BEGIN
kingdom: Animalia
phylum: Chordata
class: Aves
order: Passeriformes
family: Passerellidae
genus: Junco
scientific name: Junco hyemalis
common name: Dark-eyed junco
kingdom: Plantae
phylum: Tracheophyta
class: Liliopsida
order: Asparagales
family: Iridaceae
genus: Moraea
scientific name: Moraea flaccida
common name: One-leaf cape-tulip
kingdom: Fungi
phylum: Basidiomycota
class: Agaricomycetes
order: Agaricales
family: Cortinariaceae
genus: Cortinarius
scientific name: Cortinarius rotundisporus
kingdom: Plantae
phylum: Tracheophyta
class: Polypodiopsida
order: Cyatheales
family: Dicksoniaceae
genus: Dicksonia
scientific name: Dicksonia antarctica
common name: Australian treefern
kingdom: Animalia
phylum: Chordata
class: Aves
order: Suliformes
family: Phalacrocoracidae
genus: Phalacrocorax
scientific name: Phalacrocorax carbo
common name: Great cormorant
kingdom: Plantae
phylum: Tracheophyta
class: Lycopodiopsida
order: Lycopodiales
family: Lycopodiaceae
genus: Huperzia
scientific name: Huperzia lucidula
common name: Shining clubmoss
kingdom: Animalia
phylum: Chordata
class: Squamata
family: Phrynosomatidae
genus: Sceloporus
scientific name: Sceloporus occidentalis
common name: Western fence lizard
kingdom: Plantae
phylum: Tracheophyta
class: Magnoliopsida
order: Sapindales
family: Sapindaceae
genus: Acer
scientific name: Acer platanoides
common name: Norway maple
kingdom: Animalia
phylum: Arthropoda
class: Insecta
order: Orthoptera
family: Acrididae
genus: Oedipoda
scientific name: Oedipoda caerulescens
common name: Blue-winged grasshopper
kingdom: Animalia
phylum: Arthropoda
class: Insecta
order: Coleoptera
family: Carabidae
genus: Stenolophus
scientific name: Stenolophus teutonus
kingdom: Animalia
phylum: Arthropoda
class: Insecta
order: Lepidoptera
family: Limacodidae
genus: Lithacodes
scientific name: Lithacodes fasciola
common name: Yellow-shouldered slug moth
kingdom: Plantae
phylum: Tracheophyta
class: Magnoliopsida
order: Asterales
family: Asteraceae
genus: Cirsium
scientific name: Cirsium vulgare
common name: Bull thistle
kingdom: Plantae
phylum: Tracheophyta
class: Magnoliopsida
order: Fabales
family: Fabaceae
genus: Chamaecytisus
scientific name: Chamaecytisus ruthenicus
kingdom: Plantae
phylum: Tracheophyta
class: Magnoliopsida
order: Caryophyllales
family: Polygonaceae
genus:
END
Stated exercise
Copy out every line of the records above word for word.

Full answer
kingdom: Animalia
phylum: Chordata
class: Aves
order: Passeriformes
family: Passerellidae
genus: Junco
scientific name: Junco hyemalis
common name: Dark-eyed junco
kingdom: Plantae
phylum: Tracheophyta
class: Liliopsida
order: Asparagales
family: Iridaceae
genus: Moraea
scientific name: Moraea flaccida
common name: One-leaf cape-tulip
kingdom: Fungi
phylum: Basidiomycota
class: Agaricomycetes
order: Agaricales
family: Cortinariaceae
genus: Cortinarius
scientific name: Cortinarius rotundisporus
kingdom: Plantae
phylum: Tracheophyta
class: Polypodiopsida
order: Cyatheales
family: Dicksoniaceae
genus: Dicksonia
scientific name: Dicksonia antarctica
common name: Australian treefern
kingdom: Animalia
phylum: Chordata
class: Aves
order: Suliformes
family: Phalacrocoracidae
genus: Phalacrocorax
scientific name: Phalacrocorax carbo
common name: Great cormorant
kingdom: Plantae
phylum: Tracheophyta
class: Lycopodiopsida
order: Lycopodiales
family: Lycopodiaceae
genus: Huperzia
scientific name: Huperzia lucidula
common name: Shining clubmoss
kingdom: Animalia
phylum: Chordata
class: Squamata
family: Phrynosomatidae
genus: Sceloporus
scientific name: Sceloporus occidentalis
common name: Western fence lizard
kingdom: Plantae
phylum: Tracheophyta
class: Magnoliopsida
order: Sapindales
family: Sapindaceae
genus: Acer
scientific name: Acer platanoides
common name: Norway maple
kingdom: Animalia
phylum: Arthropoda
class: Insecta
order: Orthoptera
family: Acrididae
genus: Oedipoda
scientific name: Oedipoda caerulescens
common name: Blue-winged grasshopper
kingdom: Animalia
phylum: Arthropoda
class: Insecta
order: Coleoptera
family: Carabidae
genus: Stenolophus
scientific name: Stenolophus teutonus
kingdom: Animalia
phylum: Arthropoda
class: Insecta
order: Lepidoptera
family: Limacodidae
genus: Lithacodes
scientific name: Lithacodes fasciola
common name: Yellow-shouldered slug moth
kingdom: Plantae
phylum: Tracheophyta
class: Magnoliopsida
order: Asterales
family: Asteraceae
genus: Cirsium
scientific name: Cirsium vulgare
common name: Bull thistle
kingdom: Plantae
phylum: Tracheophyta
class: Magnoliopsida
order: Fabales
family: Fabaceae
genus: Chamaecytisus
scientific name: Chamaecytisus ruthenicus
kingdom: Plantae
phylum: Tracheophyta
class: Magnoliopsida
order: Caryophyllales
family: Polygonaceae
genus:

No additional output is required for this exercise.